Dirt City Archives
¡Un Grito Electrico!
The Chinese Love Beads
Not long ago, the musical road between the ’Burque and El Chuco (that’s El Paso, Texas, to you) was well-traveled. It was easy to find records by Paseños such as Faction X, Not So Happy or Fall On Deaf Ears. Since many Tejano punks were from El Barrio de Ysleta with familia across the border, they also opened that path to exciting Juárez outfits like Setenta Dos Horas. In El Chuco one evening, my greatest regret was having to decline an invitation to a show en otro lado over the Rio Grande. A guero like me couldn’t have asked for a better escort, but being on the New Mexico state payroll I had to work early next morning with a clear head sin crudo.
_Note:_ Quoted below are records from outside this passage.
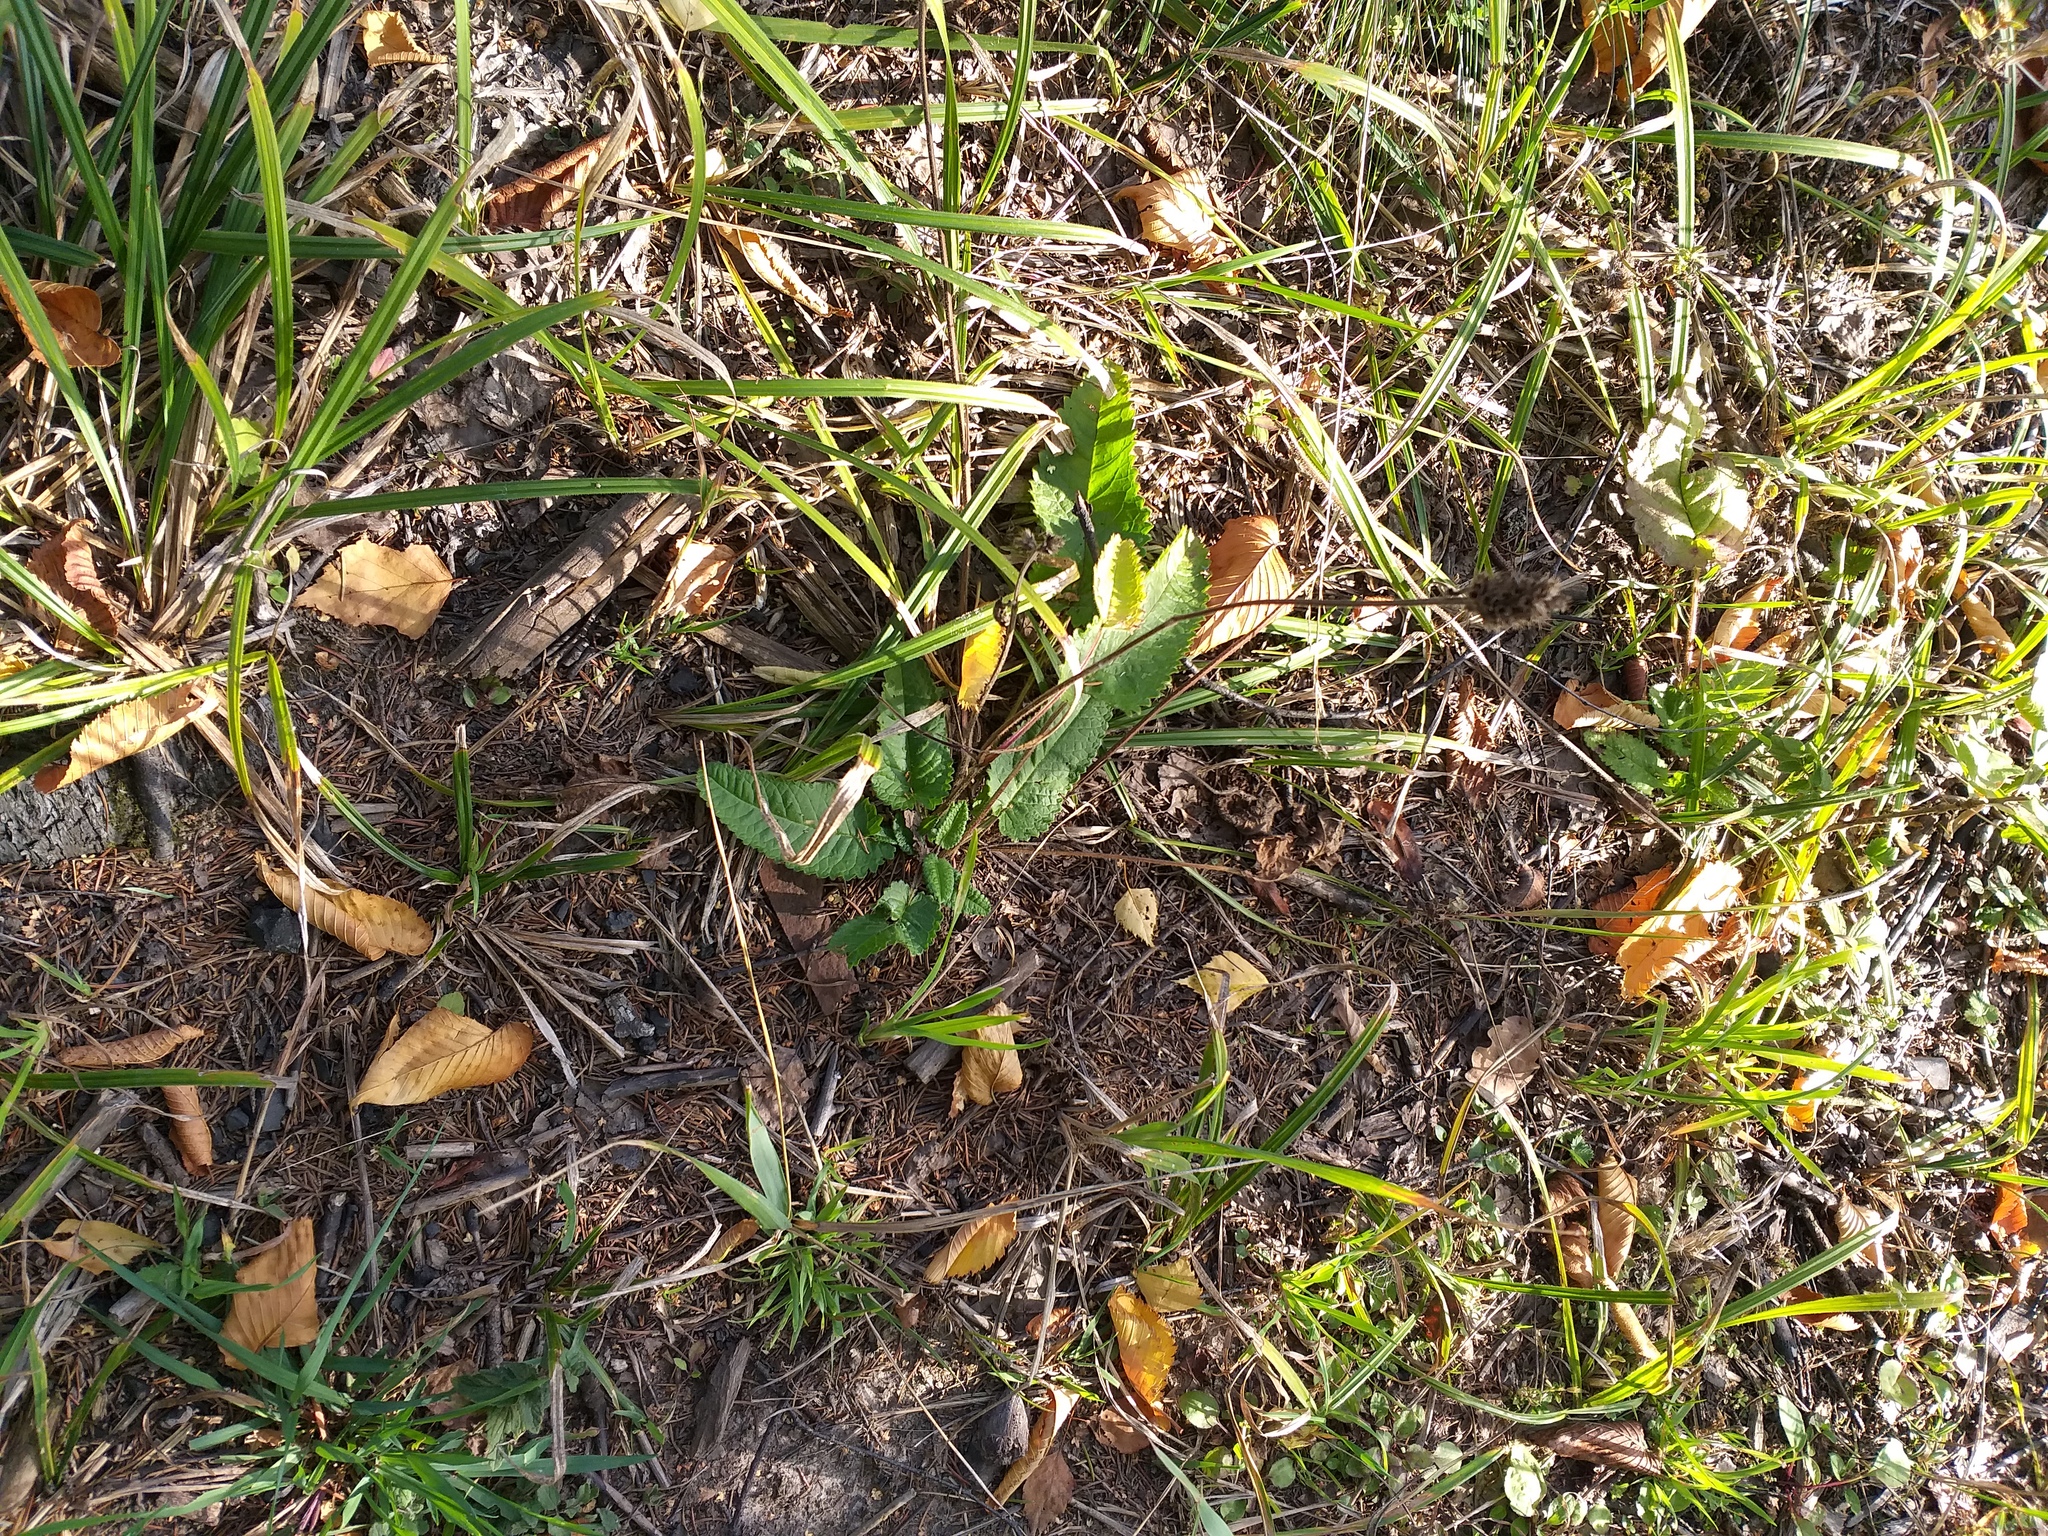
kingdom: Plantae
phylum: Tracheophyta
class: Magnoliopsida
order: Lamiales
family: Lamiaceae
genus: Betonica
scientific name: Betonica officinalis
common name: Bishop's-wort
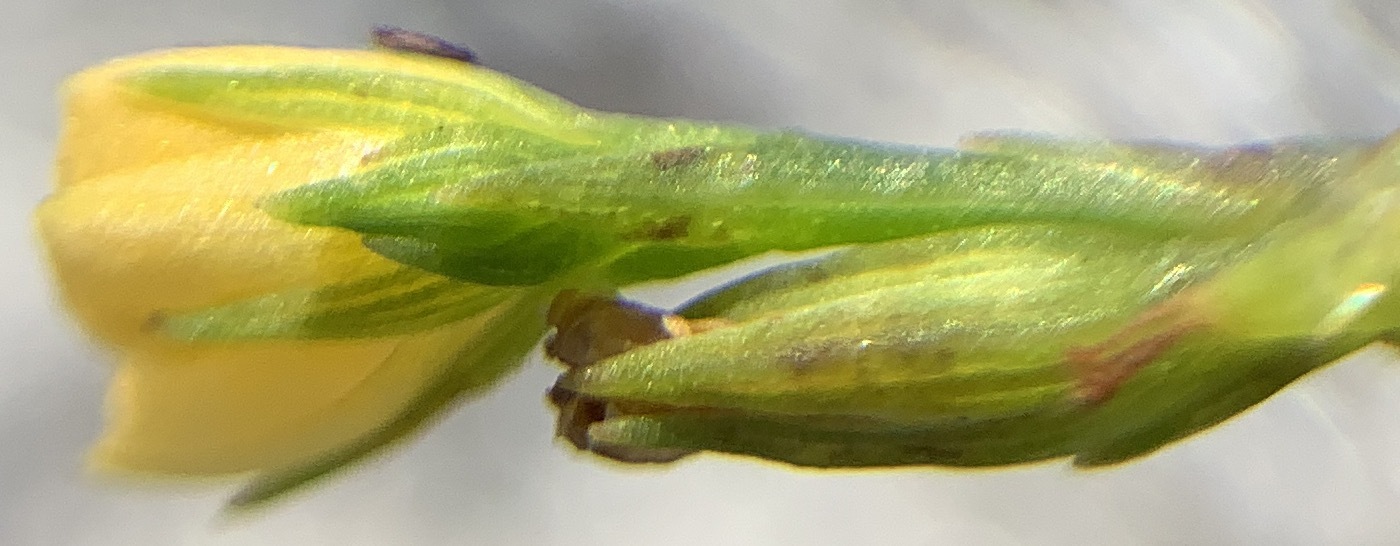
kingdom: Plantae
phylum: Tracheophyta
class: Magnoliopsida
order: Malpighiales
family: Hypericaceae
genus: Hypericum
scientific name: Hypericum gentianoides
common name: Gentian-leaved st. john's-wort
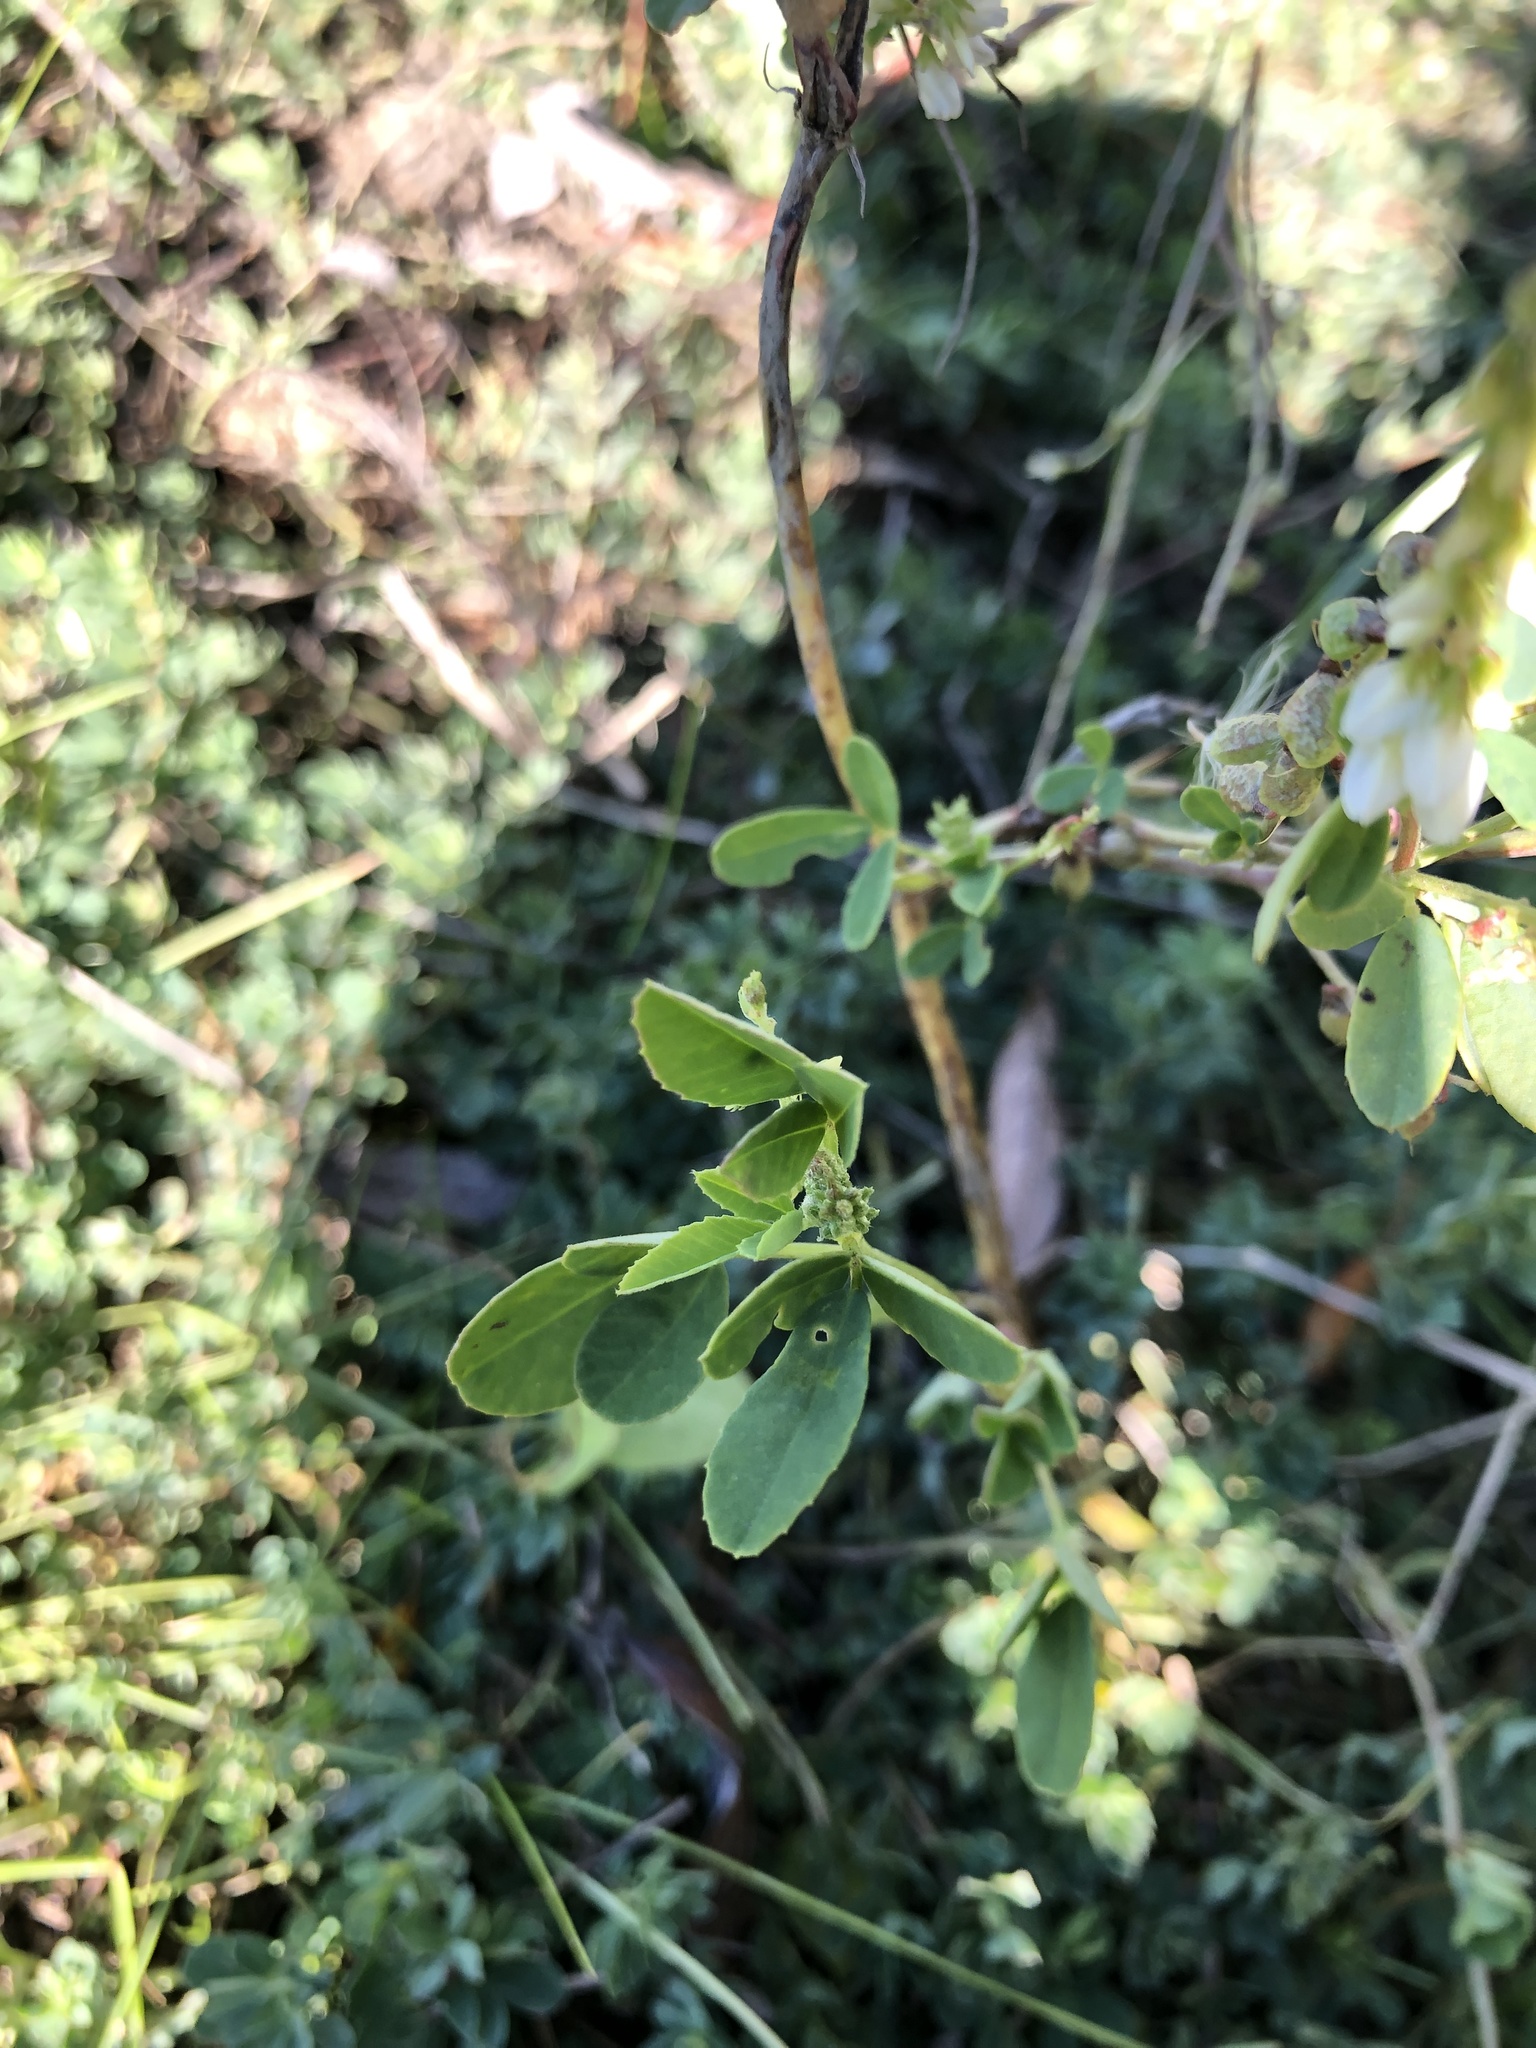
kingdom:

The best of the bunch—The Chinese Love Beads—called El Paso, Ciudad Juárez and Albuquerque home. De veras, the international border created by the 1848 Treaty of Guadalupe Hidalgo never held much authority on Chuco’s south side anyway.
Unlike the slew of stateside garage punks who styled their look and sound after some imagined ’60s throwback, The Love Beads were twice as raw and 10 times as real. When you grow up in the barrio, glorifying the trash side of life (as suburban white punks tend to do) is not important. Your lo-fi wail is your grito, your passion-filled declaration of who you are and where you’re from.
The Chinese Love Beads was tough without having to try. Sometimes a four piece, sometimes a trio, the band was always fierce as chinga. The three-man lineup is the one I knew best. Frontman Ernie “Guido” Ybarra howled vocals that were as distorted as a Danelectro Shorthorn guitar played through a gritty tube amp. He thumped grimy basslines while Pauli B. (now Pablo Novelas of The Dirty Novels) slashed some of the most furious riffs he’s ever played. Drummer Mike Morales (later of proto-emo band Siva) punched the largest set of pots I’ve ever seen, sounding like John Bonham and Neil Peart rolled into one robust package.
The band released a few 7-inch singles on its own Discos Yucky Bus / Vaselino Productions label, but my ferocious favorite is the self-titled release recorded, mixed and distributed in the late ’90s by Bob Tower (of defunct record and book store Mind Over Matter). Side B never fails to get me out of my chair and jumping around the room. Although I can’t zip it up anymore, I still wear my old blue-collar jacket and its Chinese Love Beads patch con mucho orgullo.